Monday, February 20, 2012

The Iron Lady (M)

Review by Richard Jones


MARGARET Thatcher was a polarising influence during her remarkable tenure as Britain's Prime Minister from early May 1979 to November 1990. In Phyllida Lloyd's biopic, long-retired Baroness Thatcher (Meryl Streep) is in the early stages of dementia, constantly surrounded by voices from her past.

Prime among them is the voice of her long-suffering but very supportive husband, Denis (Jim Broadbent).

Except, he's not there. Denis had passed away several years earlier. So although Margaret has staff around her, plus an armed guard, her sole family contact is with daughter Carol (Olivia Colman).

Director Lloyd takes us from young Margaret's induction into the local
Conservative Party's organisation to winning her first seat in the House of Commons as Margaret Roberts in 1959.

Always she stays true to the ringing words of her small-businessman father (Iain Glen). "Never go with the crowd, Margaret. Go your own way."
And so we see Thatcher take her nation through the Falklands War, the 1984 miners strike, the failed IRA assassination bombing attempt at the Tory convention and ultimately German reunification when the Berlin Wall comes down.

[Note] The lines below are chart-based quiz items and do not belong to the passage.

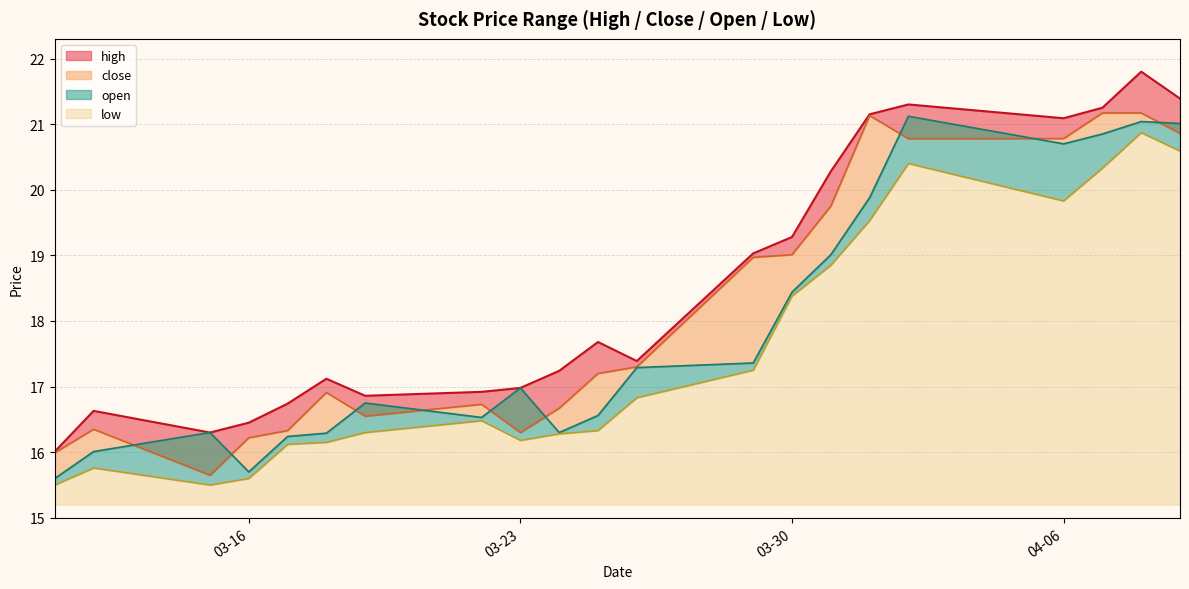

List the series in order of their overall mean, highest first.

high, close, open, low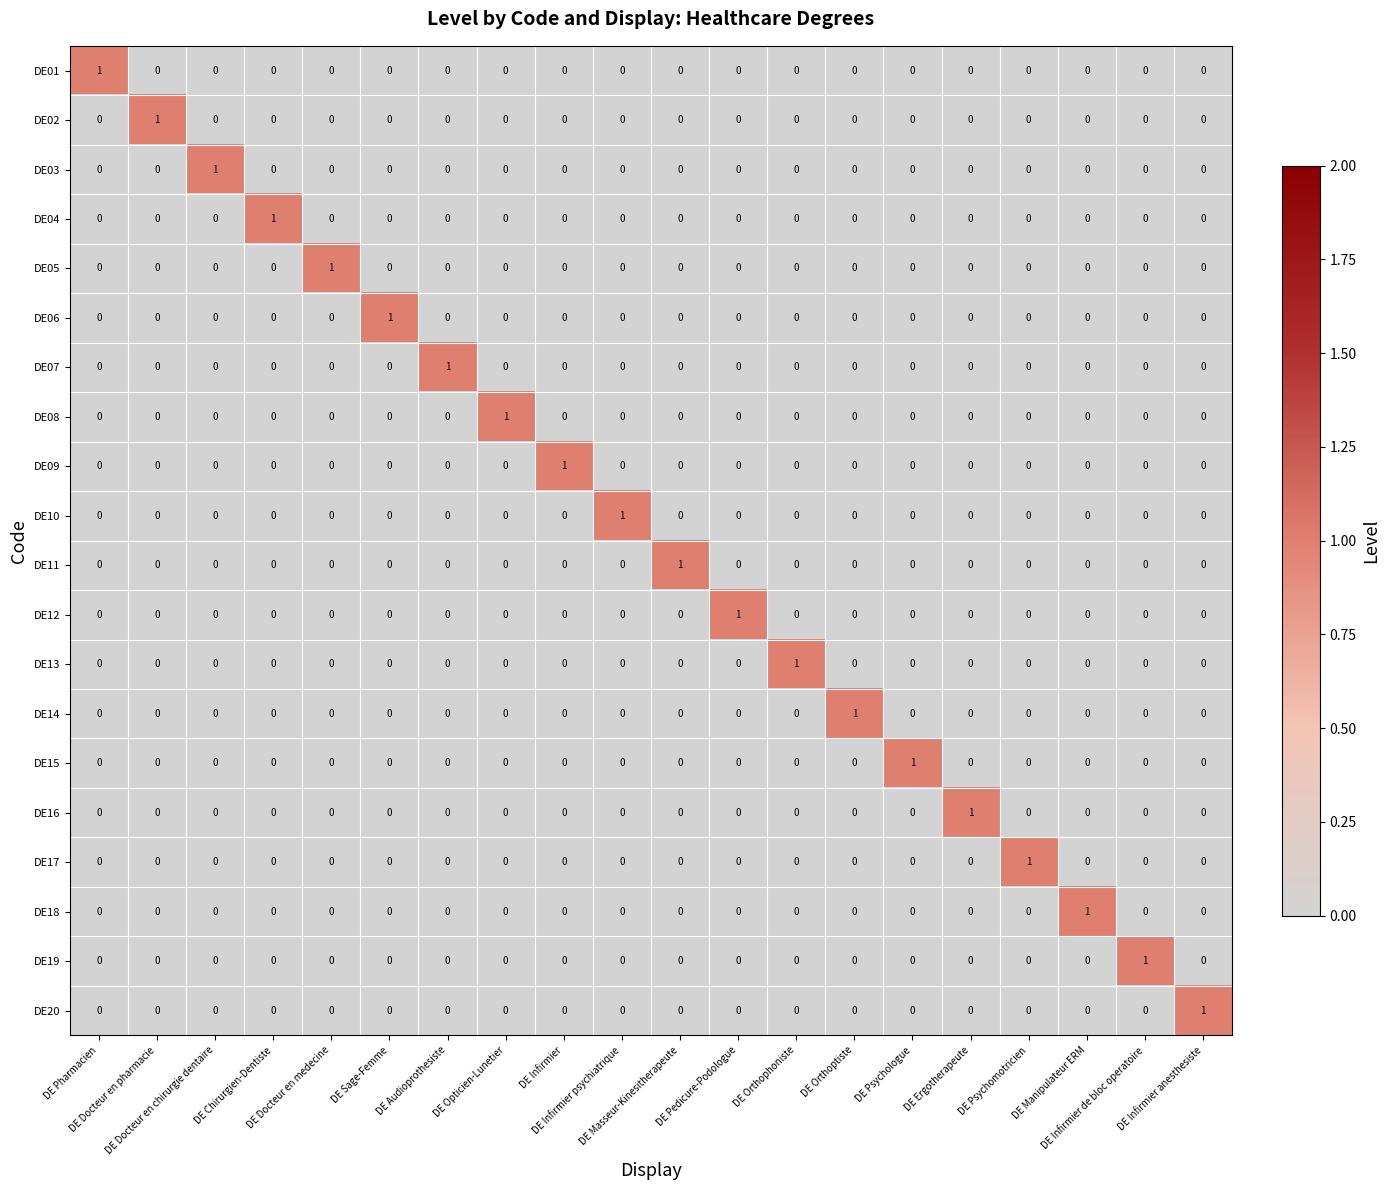

How many DE03 values are between 0 and 1?

20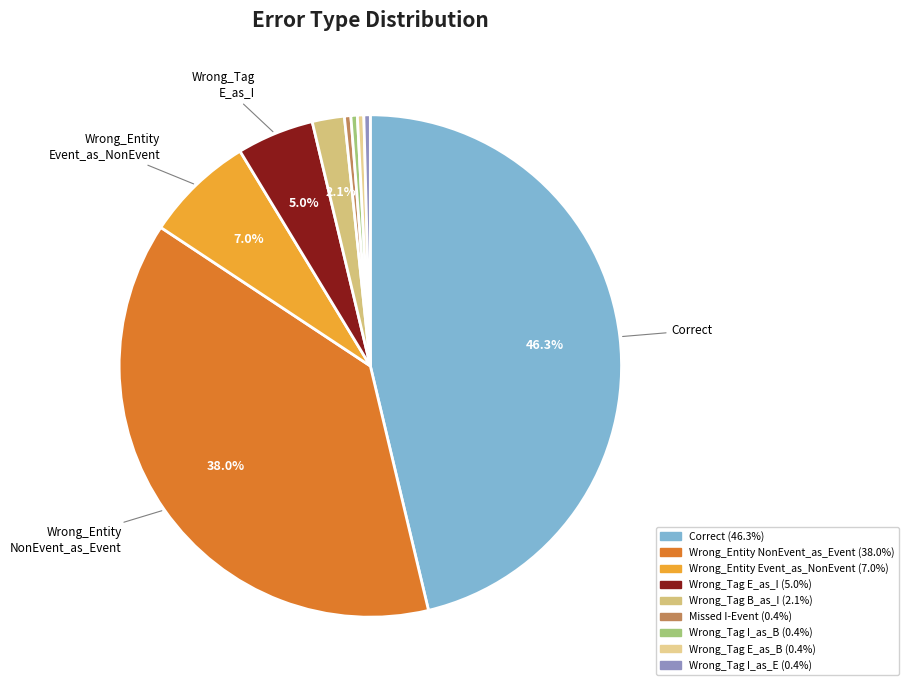

Rank the categories by value from highest to lowest.

Correct, Wrong_Entity_NonEvent_as_Event, Wrong_Entity_Event_as_NonEvent, Wrong_Tag_E_as_I, Wrong_Tag_B_as_I, Missed_I-Event, Wrong_Tag_I_as_B, Wrong_Tag_E_as_B, Wrong_Tag_I_as_E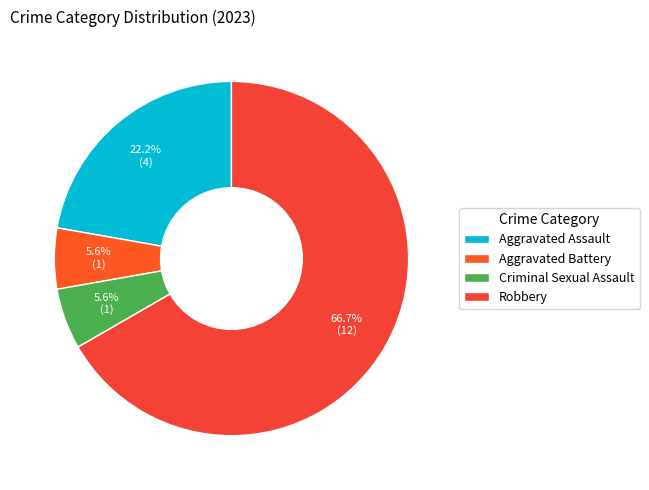

Does Robbery represent more than half of the total?

Yes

Streep is simply extraordinary as Thatcher. The voice, the posture, the
intonation and the movement are breathtakingly precise.
If she doesn't win an Oscar at this month's Academy Awards ceremony in Los Angeles, I'm giving up writing film reviews and handing in the laptop
keyboard!

I totally agree with Richard. I was sceptical about an American Actress playing a British Dame.
But having seen her performance I admit I was wrong about Meryl Steep, she was brilliant.